(Input begins)
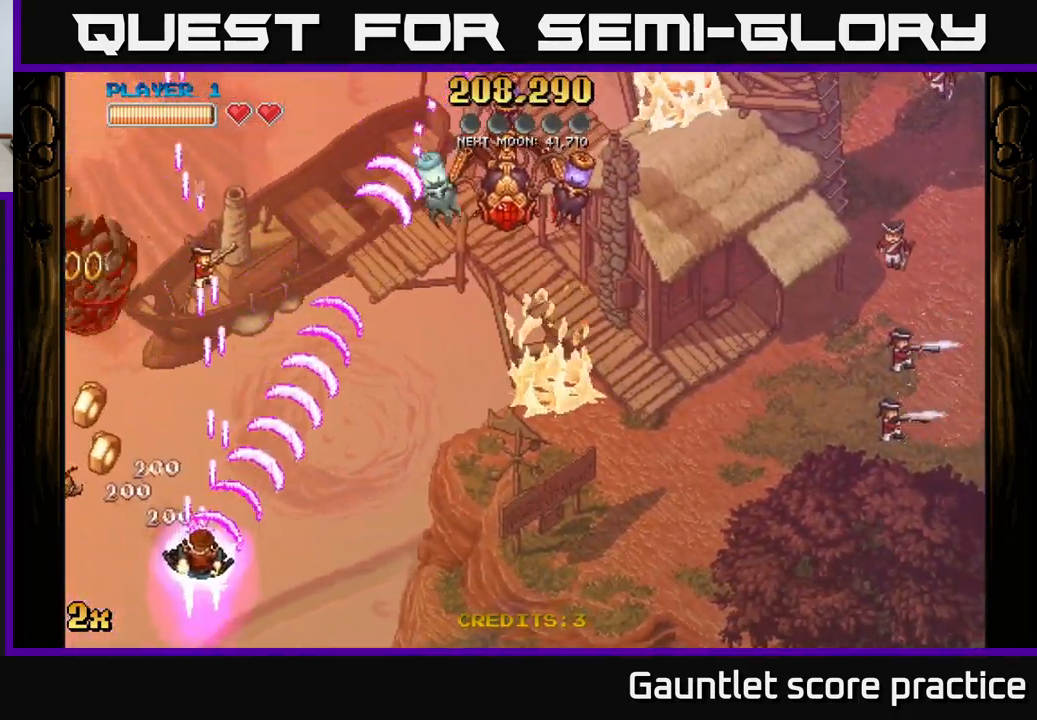
{"buttons": ["A"], "left_stick": "left", "right_stick": "center", "events": [[433, "left_stick", "left"]]}
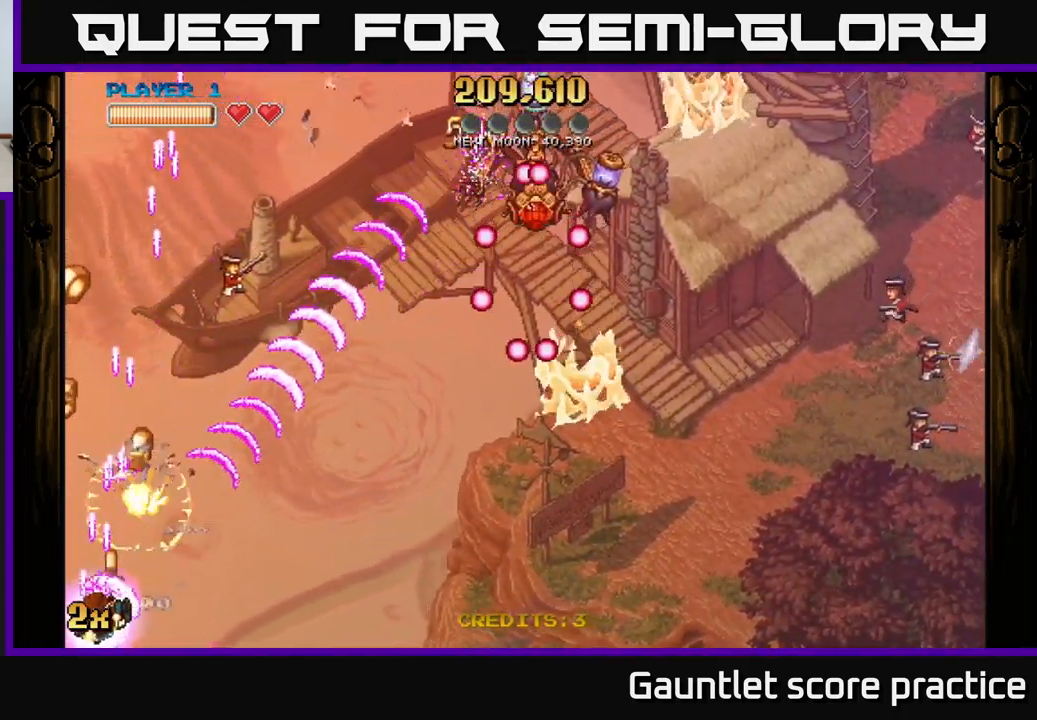
{"buttons": ["A"], "left_stick": "up", "right_stick": "center", "events": [[50, "left_stick", "up-left"], [183, "left_stick", "up"]]}
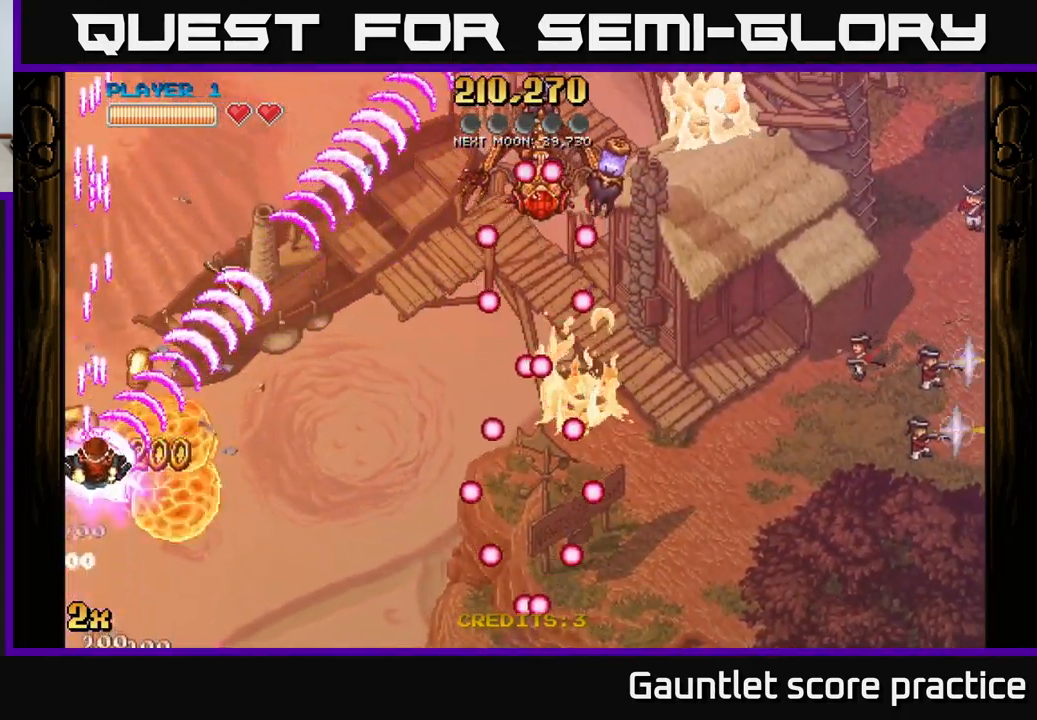
{"buttons": ["A"], "left_stick": "up-right", "right_stick": "center", "events": [[83, "left_stick", "right"], [467, "left_stick", "up-right"]]}
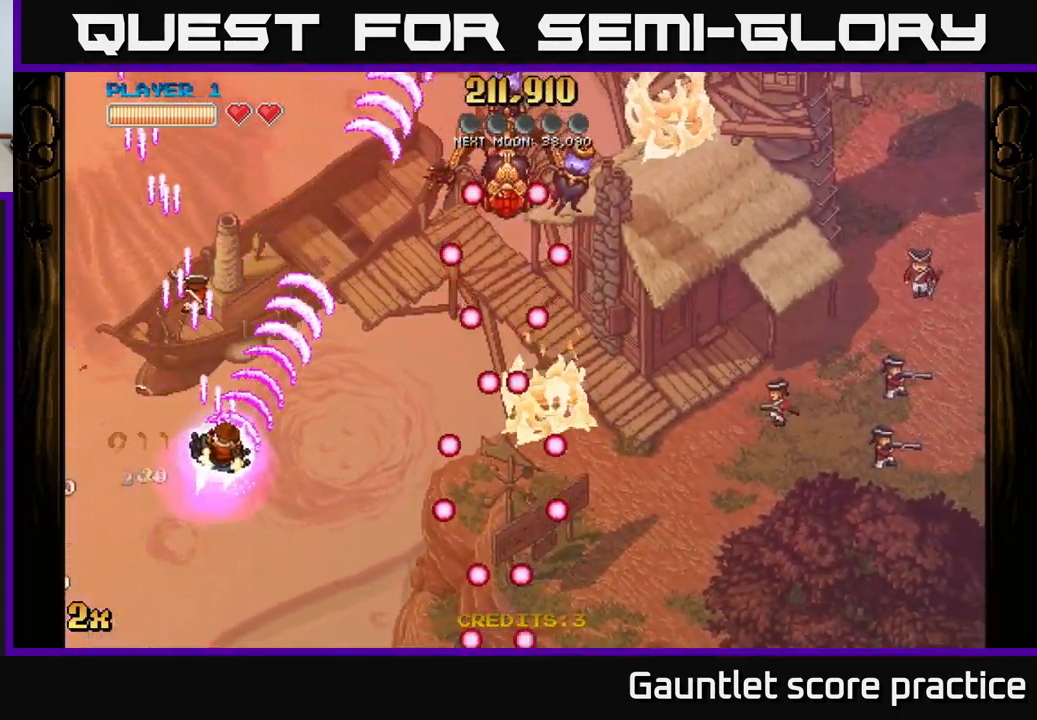
{"buttons": ["A"], "left_stick": "up-right", "right_stick": "center", "events": []}
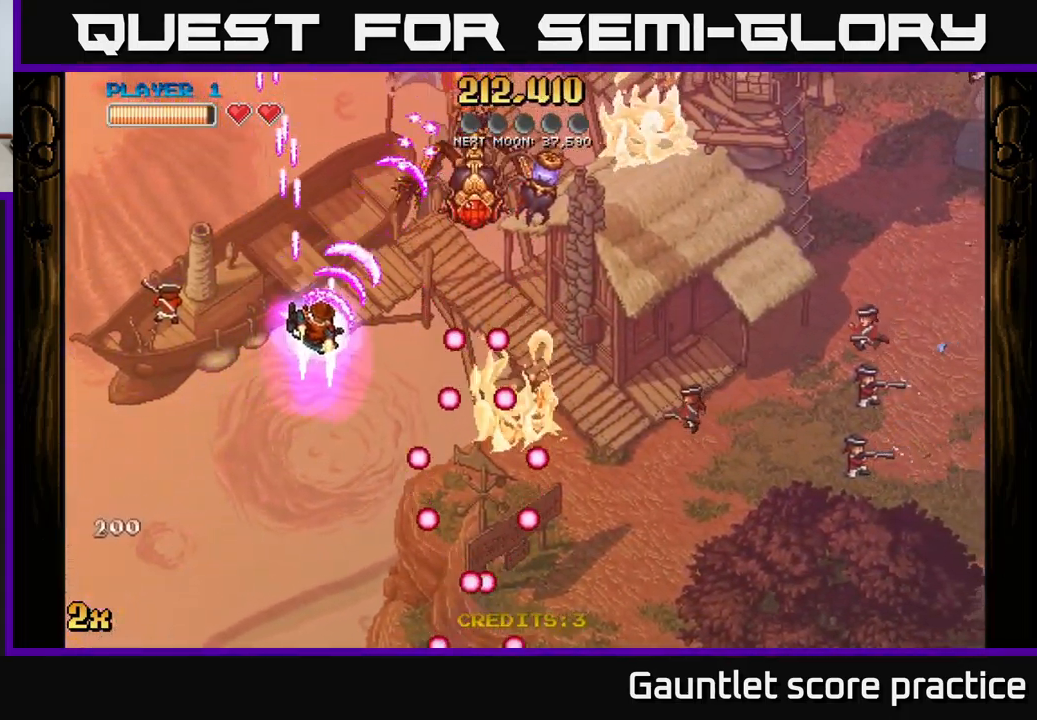
{"buttons": ["A"], "left_stick": "down-right", "right_stick": "center", "events": [[167, "left_stick", "right"], [267, "left_stick", "down-right"]]}
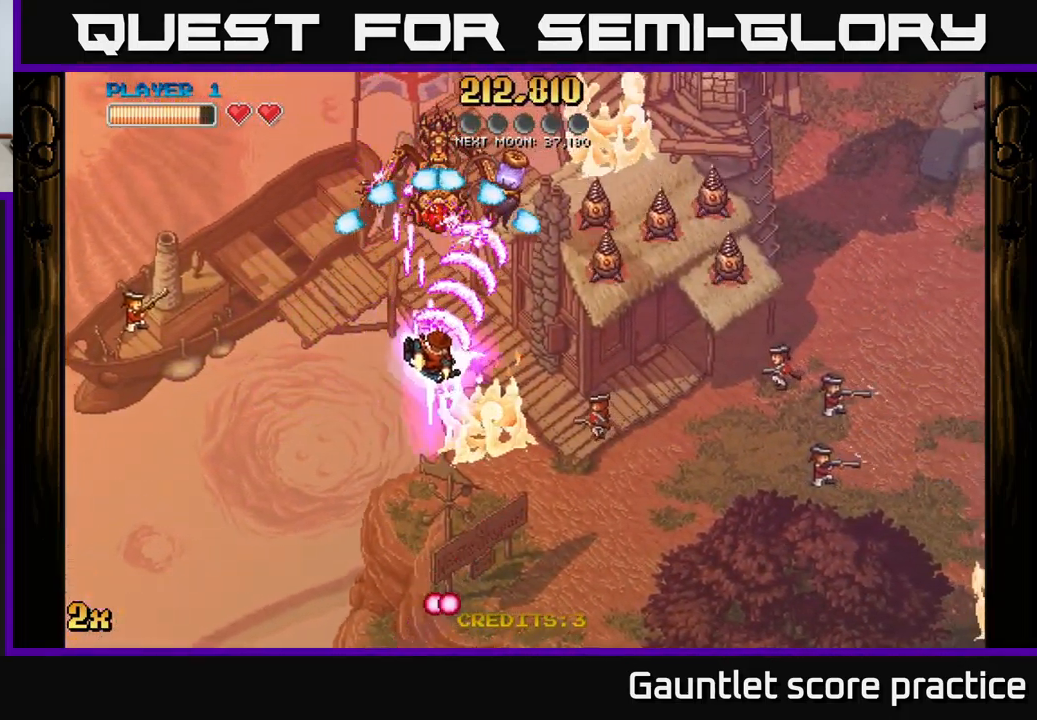
{"buttons": ["A"], "left_stick": "down", "right_stick": "center", "events": [[167, "left_stick", "up-left"], [384, "left_stick", "down"]]}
(Input ends)
» **Exercise brief**:
Please give the material above again in full, with no pictures in your version.

» **Written solution**:
{"buttons": ["A"], "left_stick": "left", "right_stick": "center", "events": [[433, "left_stick", "left"]]}
{"buttons": ["A"], "left_stick": "up", "right_stick": "center", "events": [[50, "left_stick", "up-left"], [183, "left_stick", "up"]]}
{"buttons": ["A"], "left_stick": "up-right", "right_stick": "center", "events": [[83, "left_stick", "right"], [467, "left_stick", "up-right"]]}
{"buttons": ["A"], "left_stick": "up-right", "right_stick": "center", "events": []}
{"buttons": ["A"], "left_stick": "down-right", "right_stick": "center", "events": [[167, "left_stick", "right"], [267, "left_stick", "down-right"]]}
{"buttons": ["A"], "left_stick": "down", "right_stick": "center", "events": [[167, "left_stick", "up-left"], [384, "left_stick", "down"]]}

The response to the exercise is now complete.